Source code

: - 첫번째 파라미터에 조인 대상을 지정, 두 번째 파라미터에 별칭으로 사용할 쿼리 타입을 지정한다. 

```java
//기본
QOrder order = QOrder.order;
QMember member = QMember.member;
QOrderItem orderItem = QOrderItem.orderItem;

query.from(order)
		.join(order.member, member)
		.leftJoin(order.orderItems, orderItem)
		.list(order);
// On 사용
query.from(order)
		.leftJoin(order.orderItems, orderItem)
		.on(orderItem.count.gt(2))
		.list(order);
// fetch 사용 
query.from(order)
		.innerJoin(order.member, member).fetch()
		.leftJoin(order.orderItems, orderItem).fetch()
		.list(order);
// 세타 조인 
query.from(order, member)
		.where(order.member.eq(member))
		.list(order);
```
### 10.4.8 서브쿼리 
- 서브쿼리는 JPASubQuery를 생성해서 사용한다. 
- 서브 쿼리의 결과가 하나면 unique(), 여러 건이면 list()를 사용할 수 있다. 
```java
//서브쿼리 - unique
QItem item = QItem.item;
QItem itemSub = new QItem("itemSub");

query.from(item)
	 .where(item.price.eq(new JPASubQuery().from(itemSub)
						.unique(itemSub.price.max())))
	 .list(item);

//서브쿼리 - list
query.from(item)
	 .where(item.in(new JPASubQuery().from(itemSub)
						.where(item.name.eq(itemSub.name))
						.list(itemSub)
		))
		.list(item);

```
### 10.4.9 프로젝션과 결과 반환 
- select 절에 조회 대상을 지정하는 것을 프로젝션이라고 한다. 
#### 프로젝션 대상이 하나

### [What to work on]
Report each line of the records that holds the word "orderItem".

### [Exercise solution]
QOrderItem orderItem = QOrderItem.orderItem;
		.leftJoin(order.orderItems, orderItem)
		.leftJoin(order.orderItems, orderItem)
		.on(orderItem.count.gt(2))
		.leftJoin(order.orderItems, orderItem).fetch()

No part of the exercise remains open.